Collected data:
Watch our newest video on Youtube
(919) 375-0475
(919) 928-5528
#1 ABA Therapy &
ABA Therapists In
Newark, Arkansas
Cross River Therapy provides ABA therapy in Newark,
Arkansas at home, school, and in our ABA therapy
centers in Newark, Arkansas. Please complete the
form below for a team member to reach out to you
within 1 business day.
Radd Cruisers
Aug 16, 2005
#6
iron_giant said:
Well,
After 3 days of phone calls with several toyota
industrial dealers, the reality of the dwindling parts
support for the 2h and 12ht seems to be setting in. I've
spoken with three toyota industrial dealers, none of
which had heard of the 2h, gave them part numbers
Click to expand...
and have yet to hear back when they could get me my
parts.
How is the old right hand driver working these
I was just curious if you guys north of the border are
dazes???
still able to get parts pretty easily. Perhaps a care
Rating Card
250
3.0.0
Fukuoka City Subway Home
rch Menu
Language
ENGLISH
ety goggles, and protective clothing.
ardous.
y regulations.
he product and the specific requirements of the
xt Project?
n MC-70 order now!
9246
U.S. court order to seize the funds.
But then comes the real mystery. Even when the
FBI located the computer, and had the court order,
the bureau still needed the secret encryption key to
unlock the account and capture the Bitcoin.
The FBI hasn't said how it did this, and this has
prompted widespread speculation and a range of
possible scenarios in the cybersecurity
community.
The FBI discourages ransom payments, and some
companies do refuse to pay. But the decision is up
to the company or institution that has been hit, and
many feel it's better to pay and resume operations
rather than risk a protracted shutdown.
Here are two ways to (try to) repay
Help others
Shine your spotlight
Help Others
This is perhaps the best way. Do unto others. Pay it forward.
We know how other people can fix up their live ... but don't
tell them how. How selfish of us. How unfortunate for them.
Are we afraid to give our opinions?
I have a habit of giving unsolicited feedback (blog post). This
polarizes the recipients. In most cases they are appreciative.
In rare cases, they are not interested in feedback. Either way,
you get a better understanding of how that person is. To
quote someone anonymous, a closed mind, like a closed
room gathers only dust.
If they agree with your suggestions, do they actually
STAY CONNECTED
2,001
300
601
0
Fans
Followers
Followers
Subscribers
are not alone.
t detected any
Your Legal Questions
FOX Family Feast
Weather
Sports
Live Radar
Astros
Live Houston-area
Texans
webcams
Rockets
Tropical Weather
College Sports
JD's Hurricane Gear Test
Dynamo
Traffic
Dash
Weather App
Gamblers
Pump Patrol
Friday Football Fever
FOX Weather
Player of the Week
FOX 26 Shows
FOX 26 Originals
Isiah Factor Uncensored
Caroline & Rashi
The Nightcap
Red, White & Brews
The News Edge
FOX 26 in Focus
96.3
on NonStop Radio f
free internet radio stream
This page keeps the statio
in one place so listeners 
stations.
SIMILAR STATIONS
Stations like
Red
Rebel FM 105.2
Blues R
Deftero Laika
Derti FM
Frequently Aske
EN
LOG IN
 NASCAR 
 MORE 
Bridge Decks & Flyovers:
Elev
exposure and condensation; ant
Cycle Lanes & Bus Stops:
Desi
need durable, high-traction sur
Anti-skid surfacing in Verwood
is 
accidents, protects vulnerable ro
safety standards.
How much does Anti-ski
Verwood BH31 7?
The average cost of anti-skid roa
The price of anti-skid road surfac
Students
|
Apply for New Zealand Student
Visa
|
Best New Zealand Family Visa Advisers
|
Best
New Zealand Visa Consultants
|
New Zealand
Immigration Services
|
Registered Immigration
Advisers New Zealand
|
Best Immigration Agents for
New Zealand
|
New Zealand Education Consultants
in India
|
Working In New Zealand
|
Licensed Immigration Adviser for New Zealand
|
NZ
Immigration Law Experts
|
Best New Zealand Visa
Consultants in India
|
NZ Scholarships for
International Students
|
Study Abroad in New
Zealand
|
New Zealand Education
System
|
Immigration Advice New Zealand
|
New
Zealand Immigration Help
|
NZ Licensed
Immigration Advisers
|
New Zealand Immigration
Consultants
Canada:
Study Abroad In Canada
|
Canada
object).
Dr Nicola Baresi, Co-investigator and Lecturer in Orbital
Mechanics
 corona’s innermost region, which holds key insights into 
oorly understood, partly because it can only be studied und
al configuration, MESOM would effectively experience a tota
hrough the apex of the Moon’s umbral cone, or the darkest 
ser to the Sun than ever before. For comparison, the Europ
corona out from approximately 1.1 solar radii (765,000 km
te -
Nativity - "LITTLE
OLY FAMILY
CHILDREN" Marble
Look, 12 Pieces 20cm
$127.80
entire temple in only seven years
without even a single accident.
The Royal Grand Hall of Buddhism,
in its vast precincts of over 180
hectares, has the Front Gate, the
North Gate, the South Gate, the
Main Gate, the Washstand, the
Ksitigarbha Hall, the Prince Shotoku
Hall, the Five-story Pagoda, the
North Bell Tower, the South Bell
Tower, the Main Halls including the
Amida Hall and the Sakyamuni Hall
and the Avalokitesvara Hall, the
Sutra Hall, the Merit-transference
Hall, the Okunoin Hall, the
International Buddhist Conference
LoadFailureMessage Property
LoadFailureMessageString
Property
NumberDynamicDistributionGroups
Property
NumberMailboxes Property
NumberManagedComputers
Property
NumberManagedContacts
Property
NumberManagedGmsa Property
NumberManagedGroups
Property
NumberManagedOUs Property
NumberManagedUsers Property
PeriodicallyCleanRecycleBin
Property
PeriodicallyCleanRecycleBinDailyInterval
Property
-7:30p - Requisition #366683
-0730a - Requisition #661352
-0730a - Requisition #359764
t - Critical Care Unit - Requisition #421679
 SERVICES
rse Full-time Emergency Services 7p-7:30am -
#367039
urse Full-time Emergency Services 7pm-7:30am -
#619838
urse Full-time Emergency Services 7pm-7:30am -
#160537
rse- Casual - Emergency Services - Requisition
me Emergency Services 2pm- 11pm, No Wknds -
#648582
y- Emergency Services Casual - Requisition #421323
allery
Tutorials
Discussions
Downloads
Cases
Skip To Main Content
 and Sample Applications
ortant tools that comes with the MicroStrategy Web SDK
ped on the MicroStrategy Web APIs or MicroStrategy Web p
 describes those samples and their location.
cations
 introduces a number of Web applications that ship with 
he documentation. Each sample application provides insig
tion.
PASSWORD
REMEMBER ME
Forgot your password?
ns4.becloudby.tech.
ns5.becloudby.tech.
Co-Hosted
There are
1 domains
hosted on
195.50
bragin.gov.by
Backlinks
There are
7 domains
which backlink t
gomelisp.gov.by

REQUIREMENT =
The full set of lines above should be retyped without a single change.

EXERCISE ANSWER =
Watch our newest video on Youtube
(919) 375-0475
(919) 928-5528
#1 ABA Therapy &
ABA Therapists In
Newark, Arkansas
Cross River Therapy provides ABA therapy in Newark,
Arkansas at home, school, and in our ABA therapy
centers in Newark, Arkansas. Please complete the
form below for a team member to reach out to you
within 1 business day.
Radd Cruisers
Aug 16, 2005
#6
iron_giant said:
Well,
After 3 days of phone calls with several toyota
industrial dealers, the reality of the dwindling parts
support for the 2h and 12ht seems to be setting in. I've
spoken with three toyota industrial dealers, none of
which had heard of the 2h, gave them part numbers
Click to expand...
and have yet to hear back when they could get me my
parts.
How is the old right hand driver working these
I was just curious if you guys north of the border are
dazes???
still able to get parts pretty easily. Perhaps a care
Rating Card
250
3.0.0
Fukuoka City Subway Home
rch Menu
Language
ENGLISH
ety goggles, and protective clothing.
ardous.
y regulations.
he product and the specific requirements of the
xt Project?
n MC-70 order now!
9246
U.S. court order to seize the funds.
But then comes the real mystery. Even when the
FBI located the computer, and had the court order,
the bureau still needed the secret encryption key to
unlock the account and capture the Bitcoin.
The FBI hasn't said how it did this, and this has
prompted widespread speculation and a range of
possible scenarios in the cybersecurity
community.
The FBI discourages ransom payments, and some
companies do refuse to pay. But the decision is up
to the company or institution that has been hit, and
many feel it's better to pay and resume operations
rather than risk a protracted shutdown.
Here are two ways to (try to) repay
Help others
Shine your spotlight
Help Others
This is perhaps the best way. Do unto others. Pay it forward.
We know how other people can fix up their live ... but don't
tell them how. How selfish of us. How unfortunate for them.
Are we afraid to give our opinions?
I have a habit of giving unsolicited feedback (blog post). This
polarizes the recipients. In most cases they are appreciative.
In rare cases, they are not interested in feedback. Either way,
you get a better understanding of how that person is. To
quote someone anonymous, a closed mind, like a closed
room gathers only dust.
If they agree with your suggestions, do they actually
STAY CONNECTED
2,001
300
601
0
Fans
Followers
Followers
Subscribers
are not alone.
t detected any
Your Legal Questions
FOX Family Feast
Weather
Sports
Live Radar
Astros
Live Houston-area
Texans
webcams
Rockets
Tropical Weather
College Sports
JD's Hurricane Gear Test
Dynamo
Traffic
Dash
Weather App
Gamblers
Pump Patrol
Friday Football Fever
FOX Weather
Player of the Week
FOX 26 Shows
FOX 26 Originals
Isiah Factor Uncensored
Caroline & Rashi
The Nightcap
Red, White & Brews
The News Edge
FOX 26 in Focus
96.3
on NonStop Radio f
free internet radio stream
This page keeps the statio
in one place so listeners 
stations.
SIMILAR STATIONS
Stations like
Red
Rebel FM 105.2
Blues R
Deftero Laika
Derti FM
Frequently Aske
EN
LOG IN
 NASCAR 
 MORE 
Bridge Decks & Flyovers:
Elev
exposure and condensation; ant
Cycle Lanes & Bus Stops:
Desi
need durable, high-traction sur
Anti-skid surfacing in Verwood
is 
accidents, protects vulnerable ro
safety standards.
How much does Anti-ski
Verwood BH31 7?
The average cost of anti-skid roa
The price of anti-skid road surfac
Students
|
Apply for New Zealand Student
Visa
|
Best New Zealand Family Visa Advisers
|
Best
New Zealand Visa Consultants
|
New Zealand
Immigration Services
|
Registered Immigration
Advisers New Zealand
|
Best Immigration Agents for
New Zealand
|
New Zealand Education Consultants
in India
|
Working In New Zealand
|
Licensed Immigration Adviser for New Zealand
|
NZ
Immigration Law Experts
|
Best New Zealand Visa
Consultants in India
|
NZ Scholarships for
International Students
|
Study Abroad in New
Zealand
|
New Zealand Education
System
|
Immigration Advice New Zealand
|
New
Zealand Immigration Help
|
NZ Licensed
Immigration Advisers
|
New Zealand Immigration
Consultants
Canada:
Study Abroad In Canada
|
Canada
object).
Dr Nicola Baresi, Co-investigator and Lecturer in Orbital
Mechanics
 corona’s innermost region, which holds key insights into 
oorly understood, partly because it can only be studied und
al configuration, MESOM would effectively experience a tota
hrough the apex of the Moon’s umbral cone, or the darkest 
ser to the Sun than ever before. For comparison, the Europ
corona out from approximately 1.1 solar radii (765,000 km
te -
Nativity - "LITTLE
OLY FAMILY
CHILDREN" Marble
Look, 12 Pieces 20cm
$127.80
entire temple in only seven years
without even a single accident.
The Royal Grand Hall of Buddhism,
in its vast precincts of over 180
hectares, has the Front Gate, the
North Gate, the South Gate, the
Main Gate, the Washstand, the
Ksitigarbha Hall, the Prince Shotoku
Hall, the Five-story Pagoda, the
North Bell Tower, the South Bell
Tower, the Main Halls including the
Amida Hall and the Sakyamuni Hall
and the Avalokitesvara Hall, the
Sutra Hall, the Merit-transference
Hall, the Okunoin Hall, the
International Buddhist Conference
LoadFailureMessage Property
LoadFailureMessageString
Property
NumberDynamicDistributionGroups
Property
NumberMailboxes Property
NumberManagedComputers
Property
NumberManagedContacts
Property
NumberManagedGmsa Property
NumberManagedGroups
Property
NumberManagedOUs Property
NumberManagedUsers Property
PeriodicallyCleanRecycleBin
Property
PeriodicallyCleanRecycleBinDailyInterval
Property
-7:30p - Requisition #366683
-0730a - Requisition #661352
-0730a - Requisition #359764
t - Critical Care Unit - Requisition #421679
 SERVICES
rse Full-time Emergency Services 7p-7:30am -
#367039
urse Full-time Emergency Services 7pm-7:30am -
#619838
urse Full-time Emergency Services 7pm-7:30am -
#160537
rse- Casual - Emergency Services - Requisition
me Emergency Services 2pm- 11pm, No Wknds -
#648582
y- Emergency Services Casual - Requisition #421323
allery
Tutorials
Discussions
Downloads
Cases
Skip To Main Content
 and Sample Applications
ortant tools that comes with the MicroStrategy Web SDK
ped on the MicroStrategy Web APIs or MicroStrategy Web p
 describes those samples and their location.
cations
 introduces a number of Web applications that ship with 
he documentation. Each sample application provides insig
tion.
PASSWORD
REMEMBER ME
Forgot your password?
ns4.becloudby.tech.
ns5.becloudby.tech.
Co-Hosted
There are
1 domains
hosted on
195.50
bragin.gov.by
Backlinks
There are
7 domains
which backlink t
gomelisp.gov.by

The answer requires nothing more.